The W93 first showed up publicly in early February as part of DOD and National Nuclear Security Administration budget requests for the fiscal year beginning Oct. 1. At the ExchangeMonitor’s annual Nuclear Deterrence Summit in early February, the directors of the Los Alamos and Lawrence Livermore nuclear weapons laboratories, and Charles Verdon, head of NNSA Defense Programs in Washington, said the W93’s plutonium pit and nuclear explosive package would have to be certifiable by the NNSA for deployment by the Navy without further nuclear testing.
While that might diminish the worst fears of nuclear disarmament advocates, it has done little to clarify whether the W93 pit might come from among those currently or formerly deployed in the stockpile, or whether the W93 might be the next job in the pipeline for planned pit-casting facility at Los Alamos and the Savannah River Site in Aiken, S.C.

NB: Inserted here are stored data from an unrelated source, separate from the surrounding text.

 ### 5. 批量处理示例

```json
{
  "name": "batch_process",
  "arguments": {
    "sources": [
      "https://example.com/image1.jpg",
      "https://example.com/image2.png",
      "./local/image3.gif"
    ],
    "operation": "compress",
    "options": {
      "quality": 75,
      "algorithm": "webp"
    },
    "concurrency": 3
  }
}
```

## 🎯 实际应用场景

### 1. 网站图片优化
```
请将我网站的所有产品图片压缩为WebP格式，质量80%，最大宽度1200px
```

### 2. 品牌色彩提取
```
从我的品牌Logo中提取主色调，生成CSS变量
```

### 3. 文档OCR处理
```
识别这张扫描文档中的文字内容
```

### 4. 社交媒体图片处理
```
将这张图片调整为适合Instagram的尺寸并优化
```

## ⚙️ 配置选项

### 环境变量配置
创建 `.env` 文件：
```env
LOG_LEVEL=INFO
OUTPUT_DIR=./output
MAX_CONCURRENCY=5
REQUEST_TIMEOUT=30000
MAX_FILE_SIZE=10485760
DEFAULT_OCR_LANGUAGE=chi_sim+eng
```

Combined, the NNSA and the Navy seek about $85 million for the W93 in the next budget. If authorized, the weapon would tip the eventual replacement of the current Tident IID5 ballistic missile carried by nuclear-armed U.S. submarines.
The NNSA wants to start early design work on W93 in the coming fiscal year: figuring out the weapon’s military requirements with the Pentagon, and deciding which available pit designs — limited to those that can be certified by the NNSA without nuclear-yield testing — can meet those requirements. Whatever the agencies choose, it will have to fit into the Mk7 aeroshell the Navy is designing to house the weapon.
The Navy, meanwhile, will mostly focus in 2021 on design of the warhead’s planned housing, the Mk7. The service seeks a little more than $30 million in 2021 for this work.
According to the Navy’s 2021 budget request, the service plans to use contractors that were working on the W78/W88-1 Life Extension Program for Mk7. Lockheed Martin Space Systems, of Sunnyvale, Calif., had most of that work, but Peraton of Herndon, Va., and the Johns Hopkins Applied Physics Laboratory in Laurel, Md., are also on the project.
The Navy and the Air Force were formerly studying ways to combine elements of their ballistic-missile warheads under a now-defunct Interoperable Warhead program. Now, W93 will take that hypothetical weapon’s place, sailing on the fleet of 12 Columbia-class ballistic missile submarines, which are slated to replace the 14 Ohio-class boats in service starting in the early 2030s. Each Columbia could carry 16 Trident missiles.
The NNSA minted about 1,500 W76-1 warheads as part of that weapon’s modernization program, which wrapped in early 2019.
A source familiar with W93 has said the warhead is being designed to be rapidly upgradeable, in case the military eventually wants to put it on a sea-based weapon other than a ballistic missile.